Le troisième enjeu est d'ordre politique. Le Conseil de l'Europe a effectué deux recommandations au sujet des langues. L'objectif de la recommandation 1982/1988 sur le multilinguisme européen était que toutes les catégories de la population disposent des moyens d'acquérir la connaissance d'une langue d'un autre Etat membre. La recommandation 1990/1995 avait pour objet de développer l'éducation bilingue et l'enseignement d'une ou plusieurs matières dans une langue non maternelle. Selon de nombreux spécialistes, l'objectif serait de former un citoyen européen trilingue. Nous avons donc beaucoup de travail à effectuer pour relever ce défi, même si nos universités se sont déjà inscrites dans cette dynamique.

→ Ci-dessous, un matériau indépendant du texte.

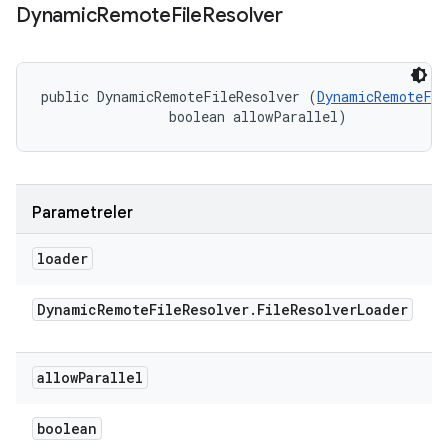
Dynamic
Remote
File
Resolver
public DynamicRemoteFileResolver (
DynamicRemoteFil
                boolean allowParallel)
Parametreler
loader
Dynamic
Remote
File
Resolver
.
File
Resolver
Loader
allow
Parallel
boolean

Enfin, si une culture du plurilinguisme ne s'installe pas rapidement en Europe, l'anglais sera la seule langue étrangère au XXIème siècle. La bataille pour le plurilinguisme est donc également une bataille pour une vision du monde différente. Plus nous défendrons non seulement l'enseignement du français dans le monde mais aussi l'enseignement d'autres langues que l'anglais, plus la France apparaîtra comme une alternative culturelle et politique.

Le français a longtemps été une langue d'occupation. On peut d'ailleurs considérer que les établissements français à l'étranger sont les reliquats de cet empire passé. Mais je pense que le français peut devenir aujourd'hui une langue de libération. Le monde actuel risque en effet de se heurter à deux écueils : celui de l'uniformisation anglaise et celui de la "Tour de Babel ". Les revendications des minorités linguistiques, comme le corse ou le breton en France, sont si fortes que la place des langues dans l'enseignement devient en effet une question brûlante.